§ **Stored data entries**
- Opening Delimiter -

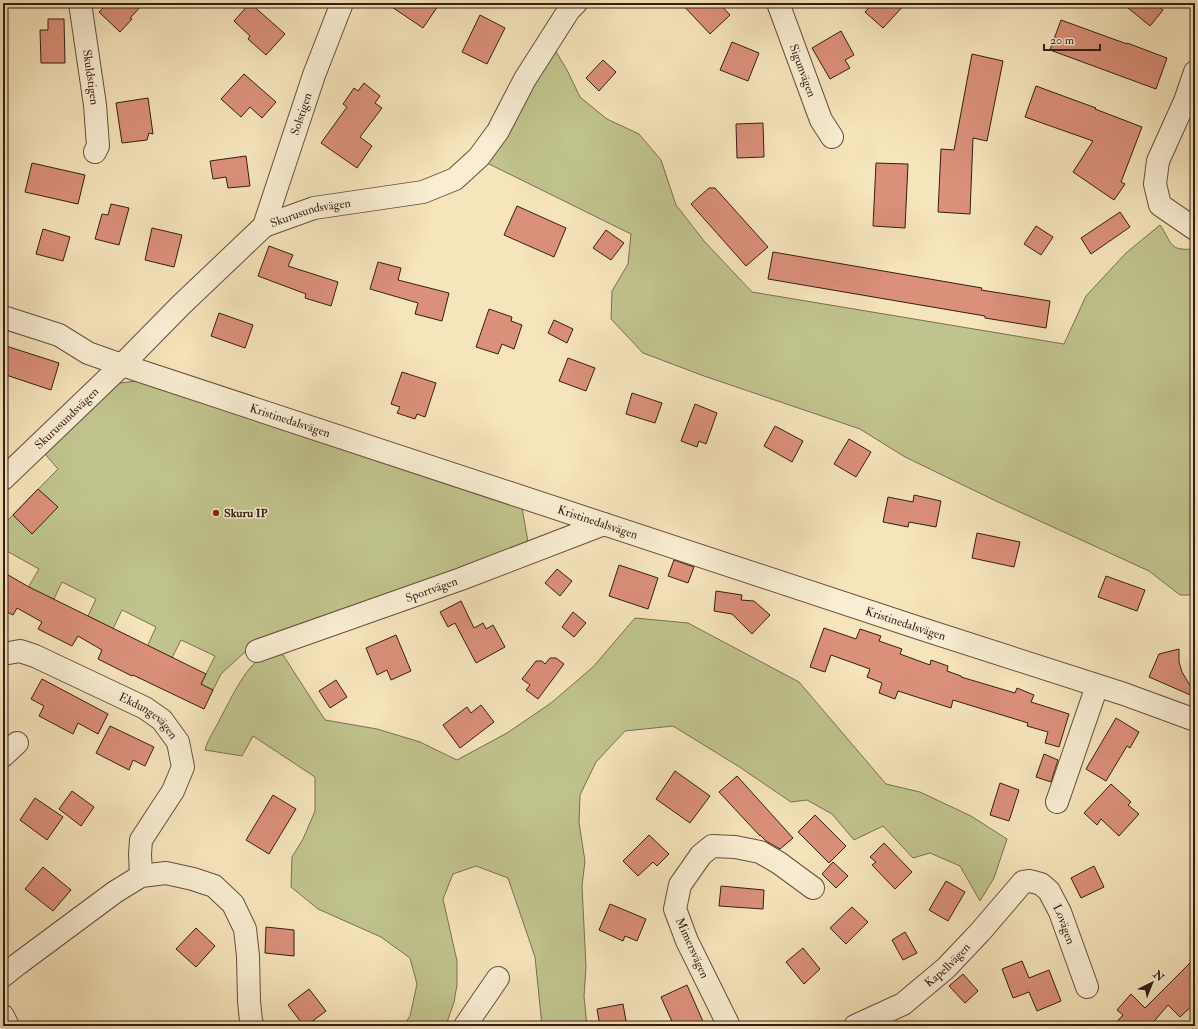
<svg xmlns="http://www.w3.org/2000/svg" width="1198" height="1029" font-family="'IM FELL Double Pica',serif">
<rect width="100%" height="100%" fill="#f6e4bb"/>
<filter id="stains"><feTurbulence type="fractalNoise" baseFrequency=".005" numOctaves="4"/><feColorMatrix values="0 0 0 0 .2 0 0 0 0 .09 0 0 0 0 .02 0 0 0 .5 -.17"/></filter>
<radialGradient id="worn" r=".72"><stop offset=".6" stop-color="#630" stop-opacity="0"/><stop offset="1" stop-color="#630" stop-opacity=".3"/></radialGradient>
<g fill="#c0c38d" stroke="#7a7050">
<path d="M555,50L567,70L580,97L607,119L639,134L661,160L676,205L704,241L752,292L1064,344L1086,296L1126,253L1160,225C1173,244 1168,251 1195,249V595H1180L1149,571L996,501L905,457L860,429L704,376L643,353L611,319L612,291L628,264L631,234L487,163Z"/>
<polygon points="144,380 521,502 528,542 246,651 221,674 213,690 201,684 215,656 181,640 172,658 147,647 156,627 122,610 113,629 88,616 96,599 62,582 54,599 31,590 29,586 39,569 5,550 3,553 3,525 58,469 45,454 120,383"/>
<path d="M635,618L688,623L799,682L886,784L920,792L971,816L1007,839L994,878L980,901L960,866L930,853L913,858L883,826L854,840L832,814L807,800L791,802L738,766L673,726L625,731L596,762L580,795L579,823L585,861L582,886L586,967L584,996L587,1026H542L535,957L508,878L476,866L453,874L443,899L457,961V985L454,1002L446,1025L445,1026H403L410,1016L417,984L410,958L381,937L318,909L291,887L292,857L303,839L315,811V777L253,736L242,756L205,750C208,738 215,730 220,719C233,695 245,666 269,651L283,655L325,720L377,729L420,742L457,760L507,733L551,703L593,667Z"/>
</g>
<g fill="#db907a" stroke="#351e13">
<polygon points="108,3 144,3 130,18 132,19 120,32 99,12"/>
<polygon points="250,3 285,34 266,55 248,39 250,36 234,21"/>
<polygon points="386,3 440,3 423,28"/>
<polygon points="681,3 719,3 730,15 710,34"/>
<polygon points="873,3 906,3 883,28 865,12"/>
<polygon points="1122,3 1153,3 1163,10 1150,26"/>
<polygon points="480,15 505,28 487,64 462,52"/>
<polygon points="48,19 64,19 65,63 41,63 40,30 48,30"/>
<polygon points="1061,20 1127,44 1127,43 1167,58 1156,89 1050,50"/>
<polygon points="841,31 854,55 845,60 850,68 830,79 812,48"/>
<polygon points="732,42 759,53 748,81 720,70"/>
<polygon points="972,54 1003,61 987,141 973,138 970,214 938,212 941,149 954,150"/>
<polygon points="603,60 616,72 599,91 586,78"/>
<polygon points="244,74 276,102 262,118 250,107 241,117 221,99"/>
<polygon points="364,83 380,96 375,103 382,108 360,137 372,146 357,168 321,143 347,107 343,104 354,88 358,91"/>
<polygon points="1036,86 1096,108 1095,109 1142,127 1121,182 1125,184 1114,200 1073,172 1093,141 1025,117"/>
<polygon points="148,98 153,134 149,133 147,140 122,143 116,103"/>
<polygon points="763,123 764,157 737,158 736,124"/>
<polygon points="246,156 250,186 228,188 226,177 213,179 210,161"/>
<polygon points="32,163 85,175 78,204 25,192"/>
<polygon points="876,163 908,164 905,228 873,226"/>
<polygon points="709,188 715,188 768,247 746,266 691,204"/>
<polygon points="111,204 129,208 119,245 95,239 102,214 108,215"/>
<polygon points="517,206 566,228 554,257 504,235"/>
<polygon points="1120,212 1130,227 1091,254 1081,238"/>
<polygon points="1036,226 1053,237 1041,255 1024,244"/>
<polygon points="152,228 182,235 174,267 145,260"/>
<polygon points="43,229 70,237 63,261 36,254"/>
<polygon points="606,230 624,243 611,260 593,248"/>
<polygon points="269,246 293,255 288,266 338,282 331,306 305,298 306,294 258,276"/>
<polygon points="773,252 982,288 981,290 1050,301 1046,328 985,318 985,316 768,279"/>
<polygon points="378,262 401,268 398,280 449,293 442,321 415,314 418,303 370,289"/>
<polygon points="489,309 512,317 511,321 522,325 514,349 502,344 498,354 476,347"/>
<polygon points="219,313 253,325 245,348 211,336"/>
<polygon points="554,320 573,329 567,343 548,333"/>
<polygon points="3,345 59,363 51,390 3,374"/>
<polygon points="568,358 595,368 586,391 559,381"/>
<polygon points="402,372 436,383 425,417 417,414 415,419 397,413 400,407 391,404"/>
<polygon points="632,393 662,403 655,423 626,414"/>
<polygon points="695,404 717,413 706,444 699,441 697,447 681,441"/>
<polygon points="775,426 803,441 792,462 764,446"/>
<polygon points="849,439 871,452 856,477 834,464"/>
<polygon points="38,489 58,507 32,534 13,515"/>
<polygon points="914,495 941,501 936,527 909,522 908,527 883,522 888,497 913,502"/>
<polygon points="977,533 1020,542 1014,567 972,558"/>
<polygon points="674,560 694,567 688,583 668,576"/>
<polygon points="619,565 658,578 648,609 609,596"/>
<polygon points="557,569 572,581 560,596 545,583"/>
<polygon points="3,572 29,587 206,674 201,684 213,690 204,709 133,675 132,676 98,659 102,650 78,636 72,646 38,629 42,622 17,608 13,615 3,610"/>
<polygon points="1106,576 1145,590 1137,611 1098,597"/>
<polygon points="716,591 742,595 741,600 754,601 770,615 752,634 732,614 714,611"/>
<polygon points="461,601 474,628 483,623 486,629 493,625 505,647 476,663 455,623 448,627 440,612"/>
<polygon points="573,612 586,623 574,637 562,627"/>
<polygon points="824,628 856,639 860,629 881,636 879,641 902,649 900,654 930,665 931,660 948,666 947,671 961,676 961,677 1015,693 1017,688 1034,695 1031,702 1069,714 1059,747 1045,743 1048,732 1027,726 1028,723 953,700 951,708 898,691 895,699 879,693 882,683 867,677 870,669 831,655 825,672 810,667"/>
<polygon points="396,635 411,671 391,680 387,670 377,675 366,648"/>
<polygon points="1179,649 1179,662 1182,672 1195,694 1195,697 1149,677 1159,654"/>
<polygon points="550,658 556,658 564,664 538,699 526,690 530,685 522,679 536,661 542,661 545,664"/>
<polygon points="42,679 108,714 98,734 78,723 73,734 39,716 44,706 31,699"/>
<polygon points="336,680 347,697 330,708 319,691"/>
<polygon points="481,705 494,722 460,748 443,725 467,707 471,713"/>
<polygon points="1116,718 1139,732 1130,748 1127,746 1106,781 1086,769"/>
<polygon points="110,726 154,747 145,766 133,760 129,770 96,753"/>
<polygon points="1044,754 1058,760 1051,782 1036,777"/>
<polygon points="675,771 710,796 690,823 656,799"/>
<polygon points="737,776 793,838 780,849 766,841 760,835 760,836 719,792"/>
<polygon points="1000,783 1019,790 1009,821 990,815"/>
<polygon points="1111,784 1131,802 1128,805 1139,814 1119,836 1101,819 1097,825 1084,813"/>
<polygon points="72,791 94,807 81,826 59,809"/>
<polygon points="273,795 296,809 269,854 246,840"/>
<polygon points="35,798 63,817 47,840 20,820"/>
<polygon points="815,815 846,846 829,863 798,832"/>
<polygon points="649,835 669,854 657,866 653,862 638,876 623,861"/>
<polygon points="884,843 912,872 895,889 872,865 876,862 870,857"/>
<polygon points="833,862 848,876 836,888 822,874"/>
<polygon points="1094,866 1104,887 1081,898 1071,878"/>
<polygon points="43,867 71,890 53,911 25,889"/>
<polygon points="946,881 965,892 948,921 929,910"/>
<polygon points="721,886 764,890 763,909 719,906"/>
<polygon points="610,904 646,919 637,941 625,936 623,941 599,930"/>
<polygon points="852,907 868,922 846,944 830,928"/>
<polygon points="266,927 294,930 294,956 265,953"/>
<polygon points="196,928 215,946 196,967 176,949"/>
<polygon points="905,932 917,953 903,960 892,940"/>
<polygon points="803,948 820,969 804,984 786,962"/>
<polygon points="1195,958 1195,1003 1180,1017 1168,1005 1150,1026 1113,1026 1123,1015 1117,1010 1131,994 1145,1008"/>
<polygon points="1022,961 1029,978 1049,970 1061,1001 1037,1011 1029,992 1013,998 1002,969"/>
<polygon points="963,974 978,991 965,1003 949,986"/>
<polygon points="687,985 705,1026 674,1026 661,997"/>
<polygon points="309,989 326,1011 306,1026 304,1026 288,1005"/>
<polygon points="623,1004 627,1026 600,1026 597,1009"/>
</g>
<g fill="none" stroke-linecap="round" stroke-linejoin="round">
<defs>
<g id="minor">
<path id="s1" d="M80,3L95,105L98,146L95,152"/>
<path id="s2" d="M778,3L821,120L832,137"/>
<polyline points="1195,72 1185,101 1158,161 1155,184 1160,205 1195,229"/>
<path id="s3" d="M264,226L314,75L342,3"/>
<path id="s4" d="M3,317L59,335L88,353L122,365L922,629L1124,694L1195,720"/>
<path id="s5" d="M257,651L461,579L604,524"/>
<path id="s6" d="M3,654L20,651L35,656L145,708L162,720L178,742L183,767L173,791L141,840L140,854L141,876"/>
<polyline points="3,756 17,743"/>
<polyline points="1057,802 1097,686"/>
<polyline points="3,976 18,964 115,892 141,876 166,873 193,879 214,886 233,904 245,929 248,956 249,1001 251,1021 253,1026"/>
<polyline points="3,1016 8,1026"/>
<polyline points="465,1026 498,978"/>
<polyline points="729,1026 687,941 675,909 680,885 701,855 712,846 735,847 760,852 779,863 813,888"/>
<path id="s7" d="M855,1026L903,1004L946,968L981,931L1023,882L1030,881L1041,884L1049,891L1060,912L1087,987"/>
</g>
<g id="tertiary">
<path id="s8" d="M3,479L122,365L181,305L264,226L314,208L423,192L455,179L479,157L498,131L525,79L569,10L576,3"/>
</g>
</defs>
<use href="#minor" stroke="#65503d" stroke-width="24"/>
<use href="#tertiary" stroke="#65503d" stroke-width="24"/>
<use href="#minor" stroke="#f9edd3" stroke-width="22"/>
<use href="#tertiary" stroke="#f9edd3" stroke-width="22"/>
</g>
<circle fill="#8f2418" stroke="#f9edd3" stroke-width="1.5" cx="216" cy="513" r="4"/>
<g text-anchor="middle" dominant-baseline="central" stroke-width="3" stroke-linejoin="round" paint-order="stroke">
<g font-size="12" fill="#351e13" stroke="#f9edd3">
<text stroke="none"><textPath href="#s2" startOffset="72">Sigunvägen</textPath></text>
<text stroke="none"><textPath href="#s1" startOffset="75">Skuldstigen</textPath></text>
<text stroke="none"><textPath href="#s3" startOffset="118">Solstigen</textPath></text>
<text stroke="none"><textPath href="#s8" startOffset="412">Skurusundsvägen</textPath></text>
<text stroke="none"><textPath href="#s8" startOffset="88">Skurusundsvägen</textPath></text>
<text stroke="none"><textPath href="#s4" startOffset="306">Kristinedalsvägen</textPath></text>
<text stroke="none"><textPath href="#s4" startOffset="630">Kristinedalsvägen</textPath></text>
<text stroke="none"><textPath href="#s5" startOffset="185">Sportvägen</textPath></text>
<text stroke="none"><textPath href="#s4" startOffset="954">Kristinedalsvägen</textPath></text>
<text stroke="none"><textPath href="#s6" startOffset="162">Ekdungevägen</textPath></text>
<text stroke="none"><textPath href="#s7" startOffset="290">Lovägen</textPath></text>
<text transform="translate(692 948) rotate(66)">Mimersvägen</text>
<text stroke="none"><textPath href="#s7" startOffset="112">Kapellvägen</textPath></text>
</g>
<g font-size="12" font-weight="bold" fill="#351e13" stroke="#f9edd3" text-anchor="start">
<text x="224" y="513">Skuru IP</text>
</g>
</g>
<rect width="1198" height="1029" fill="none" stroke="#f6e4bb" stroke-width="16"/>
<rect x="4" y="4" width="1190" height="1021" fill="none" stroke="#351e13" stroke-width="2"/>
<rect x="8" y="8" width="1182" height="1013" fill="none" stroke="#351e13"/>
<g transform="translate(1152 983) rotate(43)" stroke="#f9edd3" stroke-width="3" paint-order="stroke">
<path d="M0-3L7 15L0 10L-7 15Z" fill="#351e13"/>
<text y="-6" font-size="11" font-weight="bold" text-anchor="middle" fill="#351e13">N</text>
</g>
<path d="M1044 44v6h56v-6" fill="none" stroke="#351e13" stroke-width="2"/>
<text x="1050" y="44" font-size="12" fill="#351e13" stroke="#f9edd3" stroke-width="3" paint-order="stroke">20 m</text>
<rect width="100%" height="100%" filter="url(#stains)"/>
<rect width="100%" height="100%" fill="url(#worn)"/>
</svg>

- Closing Delimiter -
- Opening Delimiter -

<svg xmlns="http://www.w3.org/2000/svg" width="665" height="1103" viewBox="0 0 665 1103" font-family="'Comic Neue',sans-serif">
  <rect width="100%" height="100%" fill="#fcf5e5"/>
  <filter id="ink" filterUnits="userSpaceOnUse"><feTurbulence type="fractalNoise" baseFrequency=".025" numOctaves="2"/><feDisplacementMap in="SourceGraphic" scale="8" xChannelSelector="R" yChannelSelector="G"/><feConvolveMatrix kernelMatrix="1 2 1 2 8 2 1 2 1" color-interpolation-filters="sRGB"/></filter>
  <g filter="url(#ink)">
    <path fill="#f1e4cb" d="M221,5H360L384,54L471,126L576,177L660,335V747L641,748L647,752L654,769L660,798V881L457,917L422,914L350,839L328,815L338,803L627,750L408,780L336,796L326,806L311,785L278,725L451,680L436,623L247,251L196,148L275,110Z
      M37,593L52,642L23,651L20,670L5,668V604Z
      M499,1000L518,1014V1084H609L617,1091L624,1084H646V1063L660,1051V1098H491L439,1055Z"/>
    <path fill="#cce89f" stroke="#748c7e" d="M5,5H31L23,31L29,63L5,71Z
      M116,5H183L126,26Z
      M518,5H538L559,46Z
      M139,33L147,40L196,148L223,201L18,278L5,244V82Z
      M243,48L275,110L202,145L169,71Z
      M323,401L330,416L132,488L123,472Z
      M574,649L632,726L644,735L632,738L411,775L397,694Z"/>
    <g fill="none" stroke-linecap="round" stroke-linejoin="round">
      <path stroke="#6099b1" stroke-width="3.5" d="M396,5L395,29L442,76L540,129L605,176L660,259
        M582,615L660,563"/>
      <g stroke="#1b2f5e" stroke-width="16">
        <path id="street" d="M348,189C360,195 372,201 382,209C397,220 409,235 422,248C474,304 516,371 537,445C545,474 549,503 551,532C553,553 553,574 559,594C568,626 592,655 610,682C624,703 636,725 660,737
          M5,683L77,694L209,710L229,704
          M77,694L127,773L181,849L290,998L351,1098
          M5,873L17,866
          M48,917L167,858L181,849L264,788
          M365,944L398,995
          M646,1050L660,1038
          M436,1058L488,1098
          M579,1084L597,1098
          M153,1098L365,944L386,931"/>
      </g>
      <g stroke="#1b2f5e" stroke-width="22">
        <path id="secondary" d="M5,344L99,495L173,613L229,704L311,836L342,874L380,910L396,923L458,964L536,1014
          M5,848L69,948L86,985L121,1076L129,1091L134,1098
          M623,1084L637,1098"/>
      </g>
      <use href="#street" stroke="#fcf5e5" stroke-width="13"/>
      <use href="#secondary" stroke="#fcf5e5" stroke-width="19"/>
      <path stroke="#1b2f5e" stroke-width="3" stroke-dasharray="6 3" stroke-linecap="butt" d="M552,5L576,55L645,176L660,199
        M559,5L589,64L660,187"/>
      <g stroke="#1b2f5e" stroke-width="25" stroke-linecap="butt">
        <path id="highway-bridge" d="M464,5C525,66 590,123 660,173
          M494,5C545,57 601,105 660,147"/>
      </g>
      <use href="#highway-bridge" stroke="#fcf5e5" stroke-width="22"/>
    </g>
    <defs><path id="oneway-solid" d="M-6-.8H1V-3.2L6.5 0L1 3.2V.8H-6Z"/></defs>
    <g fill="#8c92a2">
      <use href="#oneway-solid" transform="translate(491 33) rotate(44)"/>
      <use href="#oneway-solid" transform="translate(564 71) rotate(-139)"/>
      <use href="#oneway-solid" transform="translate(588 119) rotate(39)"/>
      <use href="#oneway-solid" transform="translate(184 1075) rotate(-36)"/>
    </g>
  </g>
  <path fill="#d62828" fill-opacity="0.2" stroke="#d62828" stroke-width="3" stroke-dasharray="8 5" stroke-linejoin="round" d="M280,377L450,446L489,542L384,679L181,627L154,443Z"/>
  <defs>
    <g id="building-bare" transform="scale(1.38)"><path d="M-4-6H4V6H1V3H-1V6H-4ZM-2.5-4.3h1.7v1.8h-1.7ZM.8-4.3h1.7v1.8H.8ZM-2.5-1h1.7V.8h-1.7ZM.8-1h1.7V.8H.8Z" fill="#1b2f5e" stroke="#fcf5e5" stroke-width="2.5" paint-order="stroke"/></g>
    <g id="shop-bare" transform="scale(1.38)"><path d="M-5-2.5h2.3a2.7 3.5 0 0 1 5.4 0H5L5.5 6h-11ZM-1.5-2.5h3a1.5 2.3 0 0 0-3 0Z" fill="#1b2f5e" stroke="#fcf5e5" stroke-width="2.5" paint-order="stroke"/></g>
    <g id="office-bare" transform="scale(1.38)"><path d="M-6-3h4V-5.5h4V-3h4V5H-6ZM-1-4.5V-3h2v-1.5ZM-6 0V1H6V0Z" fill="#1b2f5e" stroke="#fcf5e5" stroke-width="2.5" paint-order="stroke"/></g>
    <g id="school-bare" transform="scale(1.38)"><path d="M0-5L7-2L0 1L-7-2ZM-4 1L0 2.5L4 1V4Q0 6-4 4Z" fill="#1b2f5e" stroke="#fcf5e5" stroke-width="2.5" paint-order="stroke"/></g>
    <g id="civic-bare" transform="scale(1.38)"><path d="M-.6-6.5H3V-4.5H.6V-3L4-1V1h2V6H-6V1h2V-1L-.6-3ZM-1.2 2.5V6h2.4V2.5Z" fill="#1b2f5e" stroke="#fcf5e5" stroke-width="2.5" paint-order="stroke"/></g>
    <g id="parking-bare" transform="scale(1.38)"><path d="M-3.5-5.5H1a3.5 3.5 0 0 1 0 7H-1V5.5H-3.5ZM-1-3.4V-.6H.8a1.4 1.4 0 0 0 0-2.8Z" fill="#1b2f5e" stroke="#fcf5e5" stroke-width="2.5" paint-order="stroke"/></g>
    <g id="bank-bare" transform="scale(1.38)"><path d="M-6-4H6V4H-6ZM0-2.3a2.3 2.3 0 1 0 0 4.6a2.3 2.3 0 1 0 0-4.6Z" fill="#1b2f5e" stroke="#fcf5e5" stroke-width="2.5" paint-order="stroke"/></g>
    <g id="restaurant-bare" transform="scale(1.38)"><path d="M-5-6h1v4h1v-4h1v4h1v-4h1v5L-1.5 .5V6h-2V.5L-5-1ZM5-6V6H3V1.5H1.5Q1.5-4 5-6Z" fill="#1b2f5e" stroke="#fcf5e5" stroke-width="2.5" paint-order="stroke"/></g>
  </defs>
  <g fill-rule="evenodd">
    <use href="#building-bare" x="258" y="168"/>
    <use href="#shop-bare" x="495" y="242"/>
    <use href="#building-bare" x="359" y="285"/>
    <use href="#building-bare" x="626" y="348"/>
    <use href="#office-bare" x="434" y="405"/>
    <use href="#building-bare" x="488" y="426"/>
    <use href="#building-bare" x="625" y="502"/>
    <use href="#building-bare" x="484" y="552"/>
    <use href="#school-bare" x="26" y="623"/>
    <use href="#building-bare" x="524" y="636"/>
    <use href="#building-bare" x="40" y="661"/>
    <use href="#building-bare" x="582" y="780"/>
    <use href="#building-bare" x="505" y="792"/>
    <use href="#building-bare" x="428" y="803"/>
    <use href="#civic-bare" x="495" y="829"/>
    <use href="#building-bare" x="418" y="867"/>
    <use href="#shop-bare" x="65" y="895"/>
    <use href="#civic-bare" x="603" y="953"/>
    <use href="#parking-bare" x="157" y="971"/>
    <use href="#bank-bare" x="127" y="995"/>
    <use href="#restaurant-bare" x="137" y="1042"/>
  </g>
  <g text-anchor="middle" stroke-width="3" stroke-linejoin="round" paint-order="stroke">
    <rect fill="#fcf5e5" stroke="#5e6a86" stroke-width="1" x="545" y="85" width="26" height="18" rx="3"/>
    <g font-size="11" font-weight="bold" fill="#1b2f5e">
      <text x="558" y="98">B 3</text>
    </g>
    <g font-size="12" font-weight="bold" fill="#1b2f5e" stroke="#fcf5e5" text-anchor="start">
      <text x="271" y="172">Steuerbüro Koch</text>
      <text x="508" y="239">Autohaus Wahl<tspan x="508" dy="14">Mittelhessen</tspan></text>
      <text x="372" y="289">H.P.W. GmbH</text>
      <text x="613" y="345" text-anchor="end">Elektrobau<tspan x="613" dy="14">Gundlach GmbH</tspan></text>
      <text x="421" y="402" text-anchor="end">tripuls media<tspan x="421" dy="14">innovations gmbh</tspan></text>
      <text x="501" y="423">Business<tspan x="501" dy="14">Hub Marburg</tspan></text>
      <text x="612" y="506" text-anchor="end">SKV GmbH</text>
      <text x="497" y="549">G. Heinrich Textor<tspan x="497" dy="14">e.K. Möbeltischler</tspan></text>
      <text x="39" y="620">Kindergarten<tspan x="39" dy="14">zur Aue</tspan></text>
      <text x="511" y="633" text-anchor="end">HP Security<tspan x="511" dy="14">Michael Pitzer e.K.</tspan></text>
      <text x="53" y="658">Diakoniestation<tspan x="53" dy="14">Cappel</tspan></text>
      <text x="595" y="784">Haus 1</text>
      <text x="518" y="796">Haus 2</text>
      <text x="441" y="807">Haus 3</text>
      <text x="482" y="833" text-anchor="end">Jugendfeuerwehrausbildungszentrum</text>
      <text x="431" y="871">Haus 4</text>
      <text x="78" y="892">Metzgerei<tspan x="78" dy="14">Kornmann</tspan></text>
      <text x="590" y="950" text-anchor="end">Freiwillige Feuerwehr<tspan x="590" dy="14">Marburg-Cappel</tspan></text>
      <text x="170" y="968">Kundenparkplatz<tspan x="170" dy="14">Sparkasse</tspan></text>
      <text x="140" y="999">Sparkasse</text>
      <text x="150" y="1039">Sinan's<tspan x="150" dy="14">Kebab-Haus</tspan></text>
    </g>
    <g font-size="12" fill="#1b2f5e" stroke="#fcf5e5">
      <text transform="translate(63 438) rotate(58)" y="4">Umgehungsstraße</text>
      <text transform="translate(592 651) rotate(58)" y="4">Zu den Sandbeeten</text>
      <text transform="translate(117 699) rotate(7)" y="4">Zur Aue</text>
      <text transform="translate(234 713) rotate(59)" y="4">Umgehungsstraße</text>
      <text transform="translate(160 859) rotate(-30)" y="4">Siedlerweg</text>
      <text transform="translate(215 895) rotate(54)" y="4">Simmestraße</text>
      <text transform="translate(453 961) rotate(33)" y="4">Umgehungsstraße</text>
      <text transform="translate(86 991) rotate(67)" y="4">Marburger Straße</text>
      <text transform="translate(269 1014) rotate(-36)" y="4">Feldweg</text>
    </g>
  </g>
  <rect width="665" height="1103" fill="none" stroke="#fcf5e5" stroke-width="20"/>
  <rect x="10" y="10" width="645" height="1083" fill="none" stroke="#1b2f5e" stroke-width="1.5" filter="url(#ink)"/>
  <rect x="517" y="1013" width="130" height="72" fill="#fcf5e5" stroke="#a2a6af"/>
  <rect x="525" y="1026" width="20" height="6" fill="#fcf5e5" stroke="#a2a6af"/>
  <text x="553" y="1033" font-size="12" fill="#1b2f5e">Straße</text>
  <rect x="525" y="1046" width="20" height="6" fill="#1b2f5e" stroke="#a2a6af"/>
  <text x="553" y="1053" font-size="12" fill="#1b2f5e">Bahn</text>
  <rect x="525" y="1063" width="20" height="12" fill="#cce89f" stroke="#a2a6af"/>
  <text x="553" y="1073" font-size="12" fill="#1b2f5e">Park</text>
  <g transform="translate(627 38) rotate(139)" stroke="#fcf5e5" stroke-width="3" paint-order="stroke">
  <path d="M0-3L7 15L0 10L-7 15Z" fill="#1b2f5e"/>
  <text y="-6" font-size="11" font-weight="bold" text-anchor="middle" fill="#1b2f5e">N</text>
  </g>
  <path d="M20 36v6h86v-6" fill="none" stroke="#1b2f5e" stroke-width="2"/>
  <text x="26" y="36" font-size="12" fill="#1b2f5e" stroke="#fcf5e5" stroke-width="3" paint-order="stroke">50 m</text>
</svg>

- Closing Delimiter -

§ **EXERCISE REQUIREMENTS**
Your response should be the lines of the entries above that include the string "numOctaves".

§ **TASK ANSWER**
<filter id="stains"><feTurbulence type="fractalNoise" baseFrequency=".005" numOctaves="4"/><feColorMatrix values="0 0 0 0 .2 0 0 0 0 .09 0 0 0 0 .02 0 0 0 .5 -.17"/></filter>
  <filter id="ink" filterUnits="userSpaceOnUse"><feTurbulence type="fractalNoise" baseFrequency=".025" numOctaves="2"/><feDisplacementMap in="SourceGraphic" scale="8" xChannelSelector="R" yChannelSelector="G"/><feConvolveMatrix kernelMatrix="1 2 1 2 8 2 1 2 1" color-interpolation-filters="sRGB"/></filter>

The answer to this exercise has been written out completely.